En abordant cet article consacré à l'administration pénitentiaire, je voudrais revenir, monsieur le garde des sceaux, sur votre engagement de construire 15 000 places supplémentaires de prison. Rassurez-vous : je ne mets pas en doute votre volonté politique personnelle ni l'effort budgétaire exceptionnel que vous nous proposez. Permettez-moi cependant d'exprimer quelques interrogations, à la lumière des quarante dernières années : en effet, à plusieurs reprises, notre confiance dans la capacité de l'administration à se surpasser pour réaliser des programmes immobiliers a pu être entamée.

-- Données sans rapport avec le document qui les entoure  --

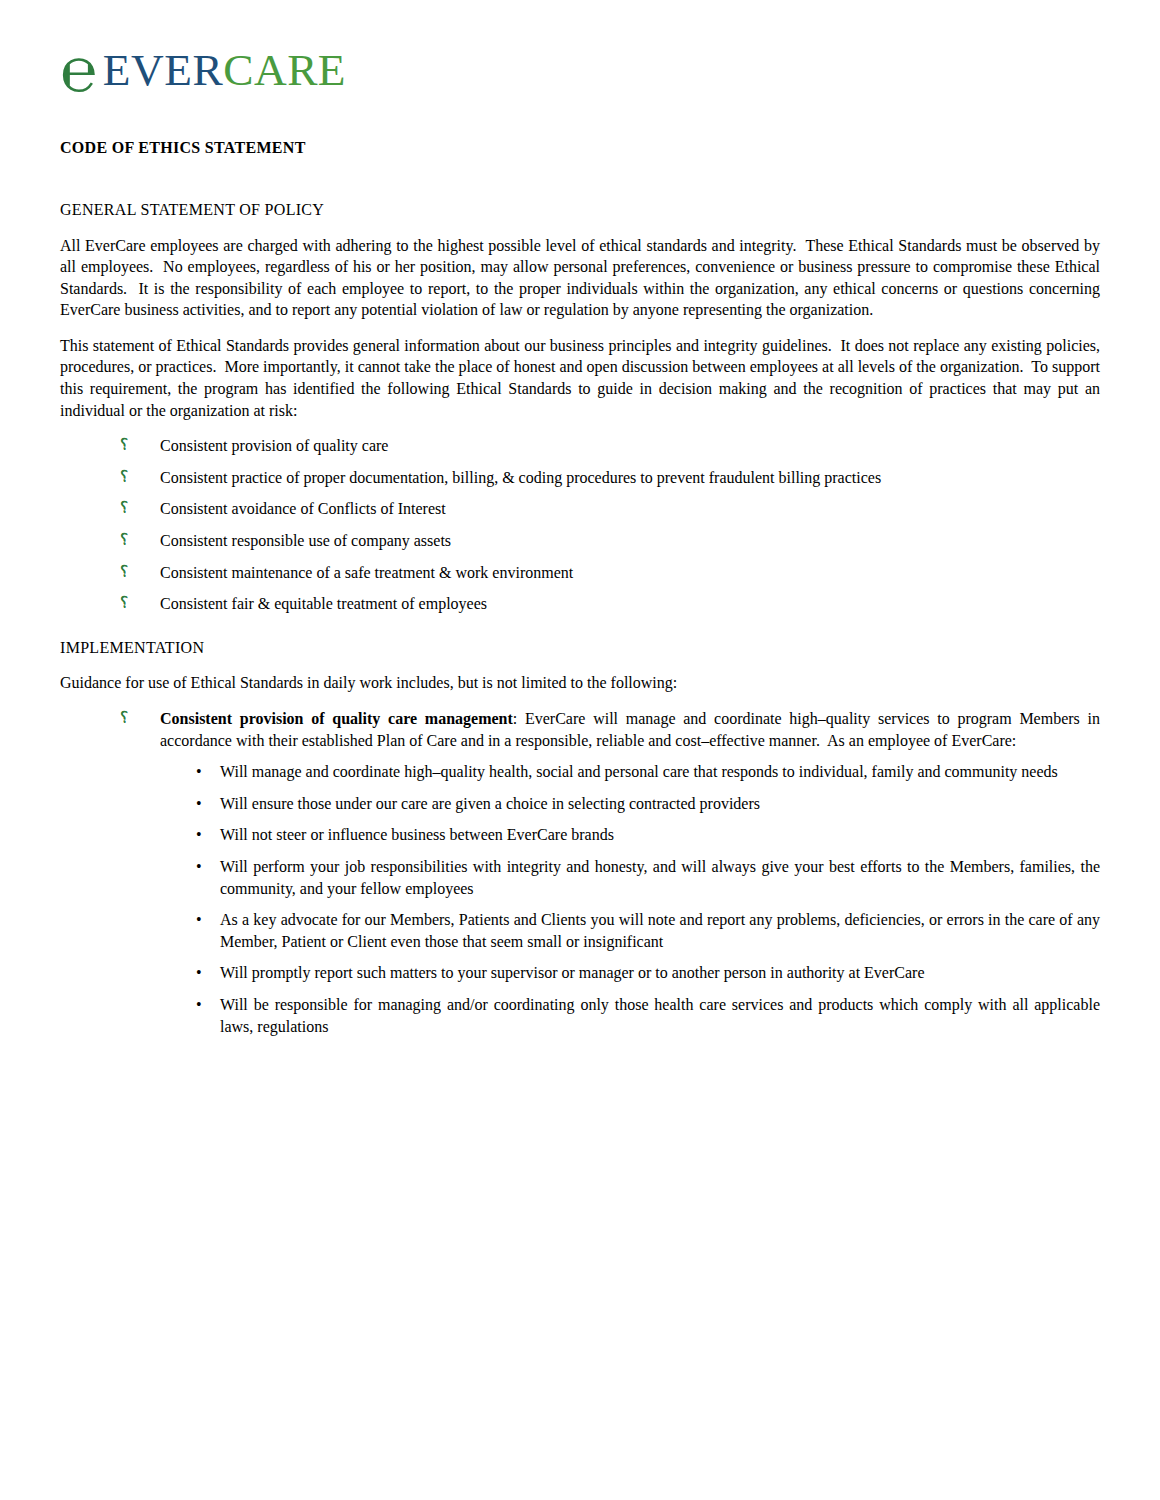℮ EVER CARE
CODE OF ETHICS STATEMENT
GENERAL STATEMENT OF POLICY
All EverCare employees are charged with adhering to the highest possible level of ethical standards and integrity. These Ethical Standards must be observed by all employees. No employees, regardless of his or her position, may allow personal preferences, convenience or business pressure to compromise these Ethical Standards. It is the responsibility of each employee to report, to the proper individuals within the organization, any ethical concerns or questions concerning EverCare business activities, and to report any potential violation of law or regulation by anyone representing the organization.
This statement of Ethical Standards provides general information about our business principles and integrity guidelines. It does not replace any existing policies, procedures, or practices. More importantly, it cannot take the place of honest and open discussion between employees at all levels of the organization. To support this requirement, the program has identified the following Ethical Standards to guide in decision making and the recognition of practices that may put an individual or the organization at risk:
⸮Consistent provision of quality care
⸮Consistent practice of proper documentation, billing, & coding procedures to prevent fraudulent billing practices
⸮Consistent avoidance of Conflicts of Interest
⸮Consistent responsible use of company assets
⸮Consistent maintenance of a safe treatment & work environment
⸮Consistent fair & equitable treatment of employees
IMPLEMENTATION
Guidance for use of Ethical Standards in daily work includes, but is not limited to the following:
⸮ Consistent provision of quality care management: EverCare will manage and coordinate high–quality services to program Members in accordance with their established Plan of Care and in a responsible, reliable and cost–effective manner. As an employee of EverCare:
Will manage and coordinate high–quality health, social and personal care that responds to individual, family and community needs
Will ensure those under our care are given a choice in selecting contracted providers
Will not steer or influence business between EverCare brands
Will perform your job responsibilities with integrity and honesty, and will always give your best efforts to the Members, families, the community, and your fellow employees
As a key advocate for our Members, Patients and Clients you will note and report any problems, deficiencies, or errors in the care of any Member, Patient or Client even those that seem small or insignificant
Will promptly report such matters to your supervisor or manager or to another person in authority at EverCare
Will be responsible for managing and/or coordinating only those health care services and products which comply with all applicable laws, regulations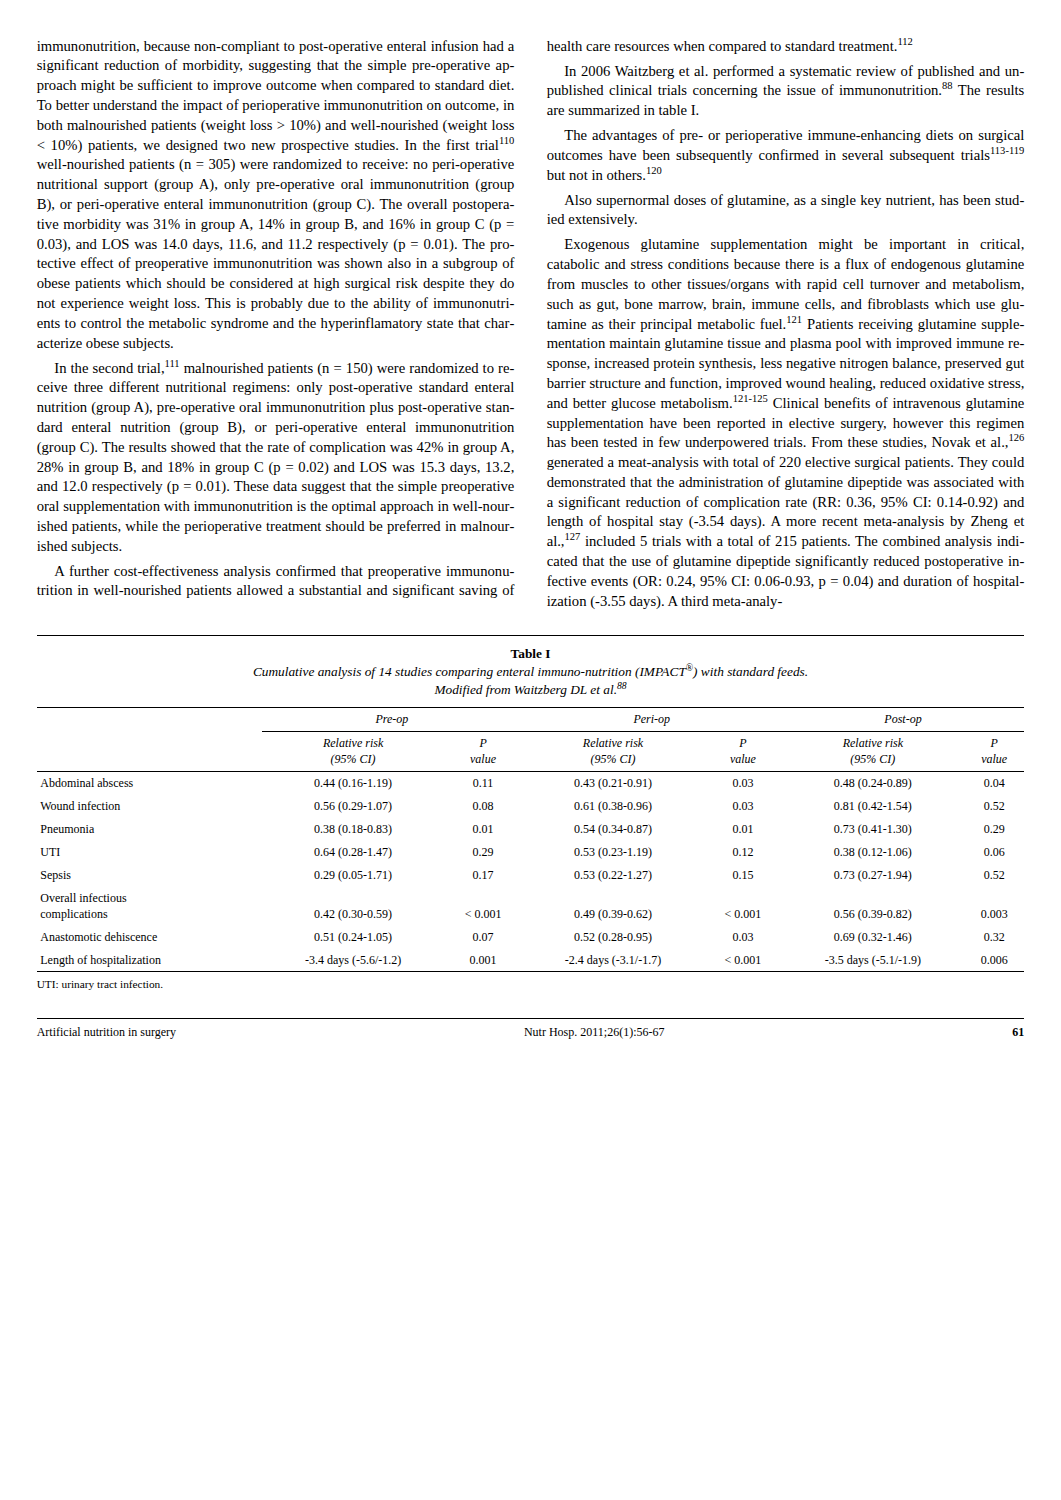immunonutrition, because non-compliant to post-operative enteral infusion had a significant reduction of morbidity, suggesting that the simple pre-operative approach might be sufficient to improve outcome when compared to standard diet. To better understand the impact of perioperative immunonutrition on outcome, in both malnourished patients (weight loss > 10%) and well-nourished (weight loss < 10%) patients, we designed two new prospective studies. In the first trial110 well-nourished patients (n = 305) were randomized to receive: no peri-operative nutritional support (group A), only pre-operative oral immunonutrition (group B), or peri-operative enteral immunonutrition (group C). The overall postoperative morbidity was 31% in group A, 14% in group B, and 16% in group C (p = 0.03), and LOS was 14.0 days, 11.6, and 11.2 respectively (p = 0.01). The protective effect of preoperative immunonutrition was shown also in a subgroup of obese patients which should be considered at high surgical risk despite they do not experience weight loss. This is probably due to the ability of immunonutrients to control the metabolic syndrome and the hyperinflamatory state that characterize obese subjects.
In the second trial,111 malnourished patients (n = 150) were randomized to receive three different nutritional regimens: only post-operative standard enteral nutrition (group A), pre-operative oral immunonutrition plus post-operative standard enteral nutrition (group B), or peri-operative enteral immunonutrition (group C). The results showed that the rate of complication was 42% in group A, 28% in group B, and 18% in group C (p = 0.02) and LOS was 15.3 days, 13.2, and 12.0 respectively (p = 0.01). These data suggest that the simple preoperative oral supplementation with immunonutrition is the optimal approach in well-nourished patients, while the perioperative treatment should be preferred in malnourished subjects.
A further cost-effectiveness analysis confirmed that preoperative immunonutrition in well-nourished patients allowed a substantial and significant saving of health care resources when compared to standard treatment.112
In 2006 Waitzberg et al. performed a systematic review of published and unpublished clinical trials concerning the issue of immunonutrition.88 The results are summarized in table I.
The advantages of pre- or perioperative immune-enhancing diets on surgical outcomes have been subsequently confirmed in several subsequent trials113-119 but not in others.120
Also supernormal doses of glutamine, as a single key nutrient, has been studied extensively.
Exogenous glutamine supplementation might be important in critical, catabolic and stress conditions because there is a flux of endogenous glutamine from muscles to other tissues/organs with rapid cell turnover and metabolism, such as gut, bone marrow, brain, immune cells, and fibroblasts which use glutamine as their principal metabolic fuel.121 Patients receiving glutamine supplementation maintain glutamine tissue and plasma pool with improved immune response, increased protein synthesis, less negative nitrogen balance, preserved gut barrier structure and function, improved wound healing, reduced oxidative stress, and better glucose metabolism.121-125 Clinical benefits of intravenous glutamine supplementation have been reported in elective surgery, however this regimen has been tested in few underpowered trials. From these studies, Novak et al.,126 generated a meat-analysis with total of 220 elective surgical patients. They could demonstrated that the administration of glutamine dipeptide was associated with a significant reduction of complication rate (RR: 0.36, 95% CI: 0.14-0.92) and length of hospital stay (-3.54 days). A more recent meta-analysis by Zheng et al.,127 included 5 trials with a total of 215 patients. The combined analysis indicated that the use of glutamine dipeptide significantly reduced postoperative infective events (OR: 0.24, 95% CI: 0.06-0.93, p = 0.04) and duration of hospitalization (-3.55 days). A third meta-analy-
Table I Cumulative analysis of 14 studies comparing enteral immuno-nutrition (IMPACT®) with standard feeds.
Modified from Waitzberg DL et al.88
| | Pre-op | Peri-op | Post-op |
| --- | --- | --- | --- |
| | Relative risk (95% CI) | P value | Relative risk (95% CI) | P value | Relative risk (95% CI) | P value |
| Abdominal abscess | 0.44 (0.16-1.19) | 0.11 | 0.43 (0.21-0.91) | 0.03 | 0.48 (0.24-0.89) | 0.04 |
| Wound infection | 0.56 (0.29-1.07) | 0.08 | 0.61 (0.38-0.96) | 0.03 | 0.81 (0.42-1.54) | 0.52 |
| Pneumonia | 0.38 (0.18-0.83) | 0.01 | 0.54 (0.34-0.87) | 0.01 | 0.73 (0.41-1.30) | 0.29 |
| UTI | 0.64 (0.28-1.47) | 0.29 | 0.53 (0.23-1.19) | 0.12 | 0.38 (0.12-1.06) | 0.06 |
| Sepsis | 0.29 (0.05-1.71) | 0.17 | 0.53 (0.22-1.27) | 0.15 | 0.73 (0.27-1.94) | 0.52 |
| Overall infectious complications | 0.42 (0.30-0.59) | < 0.001 | 0.49 (0.39-0.62) | < 0.001 | 0.56 (0.39-0.82) | 0.003 |
| Anastomotic dehiscence | 0.51 (0.24-1.05) | 0.07 | 0.52 (0.28-0.95) | 0.03 | 0.69 (0.32-1.46) | 0.32 |
| Length of hospitalization | -3.4 days (-5.6/-1.2) | 0.001 | -2.4 days (-3.1/-1.7) | < 0.001 | -3.5 days (-5.1/-1.9) | 0.006 |
UTI: urinary tract infection.
Artificial nutrition in surgery
Nutr Hosp. 2011;26(1):56-67
61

Nous le savons : le défi est considérable. Je me souviens par exemple de la nomination d'un secrétaire d'État spécifiquement chargé des programmes immobiliers de la justice ; et, si aucun de vos prédécesseurs que nous avons connus n'a manqué de volonté politique, il nous faut hélas constater le résultat. Combien de rapports, combien de recommandations, combien de condamnations ? Il est difficile de ne pas porter un jugement sévère face à ce qui apparaît bien comme un échec renouvelé. J'en veux pour preuve assez lamentable le projet de reconstruction de la maison d'arrêt de La Talaudière, dans le département de la Loire, dont je suis élu – un projet tué dans l'œuf, alors que cette reconstruction était indispensable. Elle avait d'ailleurs fait l'objet d'un engagement officiel de deux de vos prédécesseurs.
Malheureusement, une fois encore, le courage politique n'a pas été au rendez-vous ; je ne peux que le déplorer. Pour autant, je ne suis pas naïf : je sais que parmi celles et ceux qui viennent solliciter les ministres à Paris, et qui, la main sur le cœur, nous prennent à témoin dans l'hémicycle pour dénoncer le manque de places de prison, certains, dès leur retour dans leur circonscription, combattent les projets d'implantation – « surtout, pas ça chez nous ! ». C'est un triste constat, mais qui doit nous inciter à beaucoup de modestie.